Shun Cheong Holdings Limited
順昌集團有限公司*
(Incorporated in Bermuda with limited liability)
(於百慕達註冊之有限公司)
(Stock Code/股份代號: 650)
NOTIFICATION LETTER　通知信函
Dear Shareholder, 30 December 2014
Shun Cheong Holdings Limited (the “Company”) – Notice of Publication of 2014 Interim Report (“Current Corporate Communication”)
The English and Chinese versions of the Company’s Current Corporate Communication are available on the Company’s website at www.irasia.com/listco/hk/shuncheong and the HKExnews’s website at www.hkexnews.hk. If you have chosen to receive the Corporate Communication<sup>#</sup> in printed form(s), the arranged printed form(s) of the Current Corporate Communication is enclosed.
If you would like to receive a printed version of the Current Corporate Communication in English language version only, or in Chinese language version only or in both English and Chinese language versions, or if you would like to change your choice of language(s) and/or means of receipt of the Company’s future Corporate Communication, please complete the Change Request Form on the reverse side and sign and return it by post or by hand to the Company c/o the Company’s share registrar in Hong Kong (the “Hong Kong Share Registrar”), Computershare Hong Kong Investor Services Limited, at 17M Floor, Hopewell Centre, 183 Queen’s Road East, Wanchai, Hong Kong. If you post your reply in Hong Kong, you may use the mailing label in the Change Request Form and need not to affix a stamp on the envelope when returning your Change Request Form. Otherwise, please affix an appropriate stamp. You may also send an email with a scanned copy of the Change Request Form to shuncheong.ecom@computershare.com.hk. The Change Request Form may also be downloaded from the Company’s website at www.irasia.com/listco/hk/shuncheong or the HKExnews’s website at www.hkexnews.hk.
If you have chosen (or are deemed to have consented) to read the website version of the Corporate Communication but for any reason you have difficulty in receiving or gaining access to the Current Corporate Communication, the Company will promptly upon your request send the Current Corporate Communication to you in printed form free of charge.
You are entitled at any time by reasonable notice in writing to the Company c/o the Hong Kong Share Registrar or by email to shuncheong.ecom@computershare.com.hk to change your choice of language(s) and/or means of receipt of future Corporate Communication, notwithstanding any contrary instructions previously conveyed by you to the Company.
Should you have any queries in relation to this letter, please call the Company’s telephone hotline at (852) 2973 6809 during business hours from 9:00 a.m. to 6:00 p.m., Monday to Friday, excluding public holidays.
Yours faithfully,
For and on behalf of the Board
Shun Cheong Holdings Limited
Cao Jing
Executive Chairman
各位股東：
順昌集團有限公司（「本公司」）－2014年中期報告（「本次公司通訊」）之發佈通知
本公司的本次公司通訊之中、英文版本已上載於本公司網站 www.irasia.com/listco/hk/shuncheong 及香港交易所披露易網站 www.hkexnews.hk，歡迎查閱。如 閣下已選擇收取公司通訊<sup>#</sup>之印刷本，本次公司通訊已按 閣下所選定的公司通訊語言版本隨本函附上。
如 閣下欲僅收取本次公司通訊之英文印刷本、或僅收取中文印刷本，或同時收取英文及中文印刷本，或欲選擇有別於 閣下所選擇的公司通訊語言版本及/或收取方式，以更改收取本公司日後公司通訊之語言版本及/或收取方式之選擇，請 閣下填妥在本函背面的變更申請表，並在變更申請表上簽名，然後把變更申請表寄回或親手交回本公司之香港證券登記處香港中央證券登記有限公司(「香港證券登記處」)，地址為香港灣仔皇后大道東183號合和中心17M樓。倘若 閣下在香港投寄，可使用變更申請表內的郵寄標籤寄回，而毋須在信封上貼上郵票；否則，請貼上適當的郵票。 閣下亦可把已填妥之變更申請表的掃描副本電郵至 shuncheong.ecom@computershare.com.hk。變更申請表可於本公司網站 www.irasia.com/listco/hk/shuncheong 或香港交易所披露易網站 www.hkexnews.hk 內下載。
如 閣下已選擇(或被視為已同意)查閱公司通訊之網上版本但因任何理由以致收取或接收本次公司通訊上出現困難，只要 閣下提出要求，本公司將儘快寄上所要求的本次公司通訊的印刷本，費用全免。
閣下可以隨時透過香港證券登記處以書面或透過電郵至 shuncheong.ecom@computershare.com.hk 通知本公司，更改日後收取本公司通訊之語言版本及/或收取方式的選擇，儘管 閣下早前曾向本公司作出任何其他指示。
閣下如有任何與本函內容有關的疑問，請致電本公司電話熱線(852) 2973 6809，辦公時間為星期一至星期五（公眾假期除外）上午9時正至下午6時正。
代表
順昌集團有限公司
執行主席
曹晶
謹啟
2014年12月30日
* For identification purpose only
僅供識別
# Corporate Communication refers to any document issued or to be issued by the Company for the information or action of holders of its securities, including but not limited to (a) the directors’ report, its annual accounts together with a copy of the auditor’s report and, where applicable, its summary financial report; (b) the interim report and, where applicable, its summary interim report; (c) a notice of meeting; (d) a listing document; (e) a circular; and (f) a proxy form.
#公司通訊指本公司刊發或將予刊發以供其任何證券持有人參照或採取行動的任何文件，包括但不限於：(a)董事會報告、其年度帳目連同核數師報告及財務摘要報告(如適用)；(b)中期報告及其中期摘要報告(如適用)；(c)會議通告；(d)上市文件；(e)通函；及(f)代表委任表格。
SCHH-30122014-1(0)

========================

TASK STATEMENT
Write every entry out again. Keep each one exact.

THE COMPLETED TASK
Shun Cheong Holdings Limited
順昌集團有限公司*
(Incorporated in Bermuda with limited liability)
(於百慕達註冊之有限公司)
(Stock Code/股份代號: 650)
NOTIFICATION LETTER　通知信函
Dear Shareholder, 30 December 2014
Shun Cheong Holdings Limited (the “Company”) – Notice of Publication of 2014 Interim Report (“Current Corporate Communication”)
The English and Chinese versions of the Company’s Current Corporate Communication are available on the Company’s website at www.irasia.com/listco/hk/shuncheong and the HKExnews’s website at www.hkexnews.hk. If you have chosen to receive the Corporate Communication<sup>#</sup> in printed form(s), the arranged printed form(s) of the Current Corporate Communication is enclosed.
If you would like to receive a printed version of the Current Corporate Communication in English language version only, or in Chinese language version only or in both English and Chinese language versions, or if you would like to change your choice of language(s) and/or means of receipt of the Company’s future Corporate Communication, please complete the Change Request Form on the reverse side and sign and return it by post or by hand to the Company c/o the Company’s share registrar in Hong Kong (the “Hong Kong Share Registrar”), Computershare Hong Kong Investor Services Limited, at 17M Floor, Hopewell Centre, 183 Queen’s Road East, Wanchai, Hong Kong. If you post your reply in Hong Kong, you may use the mailing label in the Change Request Form and need not to affix a stamp on the envelope when returning your Change Request Form. Otherwise, please affix an appropriate stamp. You may also send an email with a scanned copy of the Change Request Form to shuncheong.ecom@computershare.com.hk. The Change Request Form may also be downloaded from the Company’s website at www.irasia.com/listco/hk/shuncheong or the HKExnews’s website at www.hkexnews.hk.
If you have chosen (or are deemed to have consented) to read the website version of the Corporate Communication but for any reason you have difficulty in receiving or gaining access to the Current Corporate Communication, the Company will promptly upon your request send the Current Corporate Communication to you in printed form free of charge.
You are entitled at any time by reasonable notice in writing to the Company c/o the Hong Kong Share Registrar or by email to shuncheong.ecom@computershare.com.hk to change your choice of language(s) and/or means of receipt of future Corporate Communication, notwithstanding any contrary instructions previously conveyed by you to the Company.
Should you have any queries in relation to this letter, please call the Company’s telephone hotline at (852) 2973 6809 during business hours from 9:00 a.m. to 6:00 p.m., Monday to Friday, excluding public holidays.
Yours faithfully,
For and on behalf of the Board
Shun Cheong Holdings Limited
Cao Jing
Executive Chairman
各位股東：
順昌集團有限公司（「本公司」）－2014年中期報告（「本次公司通訊」）之發佈通知
本公司的本次公司通訊之中、英文版本已上載於本公司網站 www.irasia.com/listco/hk/shuncheong 及香港交易所披露易網站 www.hkexnews.hk，歡迎查閱。如 閣下已選擇收取公司通訊<sup>#</sup>之印刷本，本次公司通訊已按 閣下所選定的公司通訊語言版本隨本函附上。
如 閣下欲僅收取本次公司通訊之英文印刷本、或僅收取中文印刷本，或同時收取英文及中文印刷本，或欲選擇有別於 閣下所選擇的公司通訊語言版本及/或收取方式，以更改收取本公司日後公司通訊之語言版本及/或收取方式之選擇，請 閣下填妥在本函背面的變更申請表，並在變更申請表上簽名，然後把變更申請表寄回或親手交回本公司之香港證券登記處香港中央證券登記有限公司(「香港證券登記處」)，地址為香港灣仔皇后大道東183號合和中心17M樓。倘若 閣下在香港投寄，可使用變更申請表內的郵寄標籤寄回，而毋須在信封上貼上郵票；否則，請貼上適當的郵票。 閣下亦可把已填妥之變更申請表的掃描副本電郵至 shuncheong.ecom@computershare.com.hk。變更申請表可於本公司網站 www.irasia.com/listco/hk/shuncheong 或香港交易所披露易網站 www.hkexnews.hk 內下載。
如 閣下已選擇(或被視為已同意)查閱公司通訊之網上版本但因任何理由以致收取或接收本次公司通訊上出現困難，只要 閣下提出要求，本公司將儘快寄上所要求的本次公司通訊的印刷本，費用全免。
閣下可以隨時透過香港證券登記處以書面或透過電郵至 shuncheong.ecom@computershare.com.hk 通知本公司，更改日後收取本公司通訊之語言版本及/或收取方式的選擇，儘管 閣下早前曾向本公司作出任何其他指示。
閣下如有任何與本函內容有關的疑問，請致電本公司電話熱線(852) 2973 6809，辦公時間為星期一至星期五（公眾假期除外）上午9時正至下午6時正。
代表
順昌集團有限公司
執行主席
曹晶
謹啟
2014年12月30日
* For identification purpose only
僅供識別
# Corporate Communication refers to any document issued or to be issued by the Company for the information or action of holders of its securities, including but not limited to (a) the directors’ report, its annual accounts together with a copy of the auditor’s report and, where applicable, its summary financial report; (b) the interim report and, where applicable, its summary interim report; (c) a notice of meeting; (d) a listing document; (e) a circular; and (f) a proxy form.
#公司通訊指本公司刊發或將予刊發以供其任何證券持有人參照或採取行動的任何文件，包括但不限於：(a)董事會報告、其年度帳目連同核數師報告及財務摘要報告(如適用)；(b)中期報告及其中期摘要報告(如適用)；(c)會議通告；(d)上市文件；(e)通函；及(f)代表委任表格。
SCHH-30122014-1(0)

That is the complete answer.